Now as a startup entrepreneur I am completely biased about this issue. But still – I don’t think think this seems like a good trade.

Of course there could be more creative ways to tax inequality. Perhaps there could be a millionaires tax only on zero-sum professions – such as lawyers, professional athletes, and certain branches of finance. And absolutely there should be an elimination of all the shady means by which Wall Street plays “heads we win, tails the public bails us out.” But taxing startups does not seem wise to me.


Of course there is a final problem: the United States Government is neither a giant consumers union nor a giant labor union. It pretends to be a consumers union, but it is not. It is a leviathan, a hydra, a massive organism, largely unaccountable, unmanageable, driven hither and tither by a thousand different political factions. It has thousands of factions, all trying to gorge off its teat. If an additional $75 billion was going in a universal basic income check to all Americans, that might be useful. If it is going to be filtered into housing projects that wreck entire neighborhoods, or more subsidies for bloated college administration, then that is much less appealing.

Paul Graham noted in the original version of his essay:

So when I hear people saying that economic inequality is bad and should be eliminated, I feel rather like a wild animal overhearing a conversation between hunters. But the thing that strikes me most about the conversations I overhear is how confused they are. They don’t even seem clear whether they want to kill me or not.

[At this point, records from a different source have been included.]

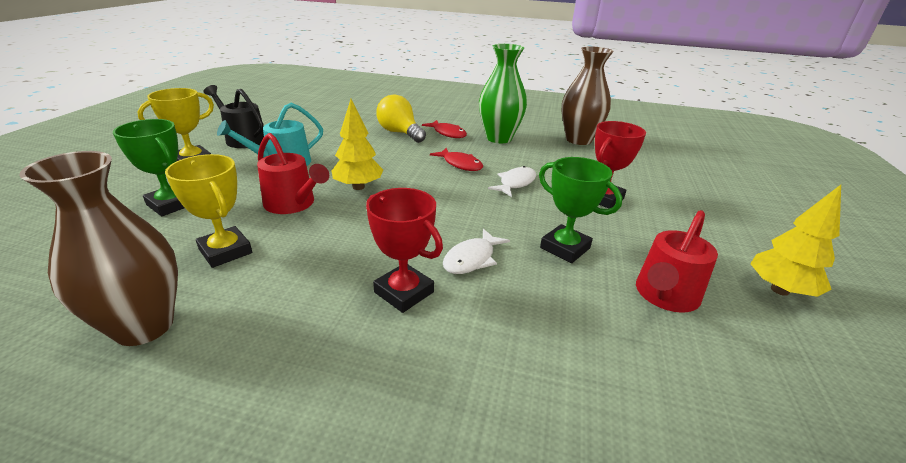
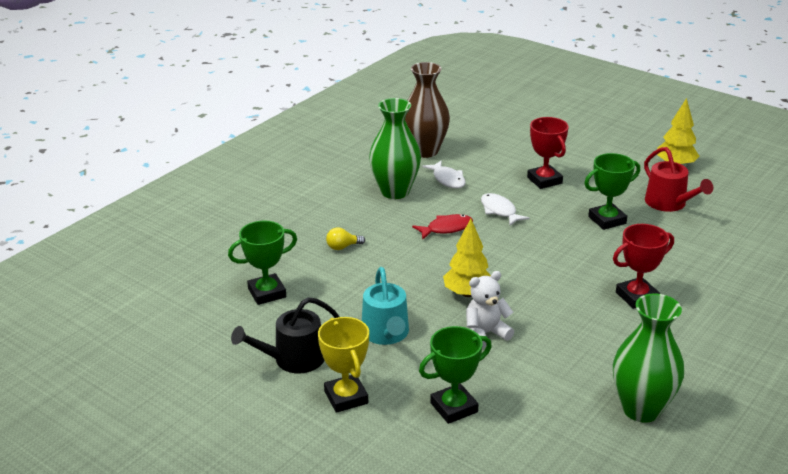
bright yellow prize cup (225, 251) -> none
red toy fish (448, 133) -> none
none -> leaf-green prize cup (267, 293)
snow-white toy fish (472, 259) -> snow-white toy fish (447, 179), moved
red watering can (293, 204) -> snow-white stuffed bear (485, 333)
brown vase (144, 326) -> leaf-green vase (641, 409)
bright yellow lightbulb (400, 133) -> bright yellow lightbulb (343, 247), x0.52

Commenters called out this paragraph for attacking a “straw man.” Paul Graham has now rewritten the essay without this paragraph. But I think his original quote was exactly right. The conversation is in fact confused, and one of the most terrifying aspects is that there is no organized body with agency that has a specific set of demands that can be reasoned with and bargained with.

What is really happening in this debate is that the political left comprises a thousand different factions, each with their own pet issue. Some want student loan debt relief. Some want universal basic income. Some want a $15 minimum wage. Some want more money for schools. The Silicon Valley late-comers, who face long hours and absurd housing prices, envy the Silicon Valley winners and royalty, like Paul Graham, who have lucrative, entrenched positions. The only point these disparate groups can all agree on is to attack inequality. Attacking inequality is the lowest common denominator in left-wing politics, and perhaps any politics. So when anyone from these disparate groups denounces inequality, they get re-tweeted and re-blogged by the entire complex. That is also why the discussion is confused and why it is not clear what they actually want. There is no single, organized movement making these demands. And that is unfortunate, because instead of getting reasonable compromises that could make life better for everyone, we’ll probably get more messy kludges that distort incentives and that favor expanded bureaucracy over helping working folk.


  1. There are also many complaints that corporations do not really pay the face value of the tax rate. But often it is really that the profits are fake paper profits, or that the money is being sequestered away and will be taxed when it is actually distributed to shareholders. If you divide total corporate profits by total cash returned to shareholders, the amount of underpaying is not really that large.

  2. Total income from taxpayers making over a million was 1.1 billion dollars. Subtract the first million out of this for a total of around $750 billion -- source. In reality, the returns might not increase that much, as people might respond by spreading capital gains over multiple years instead.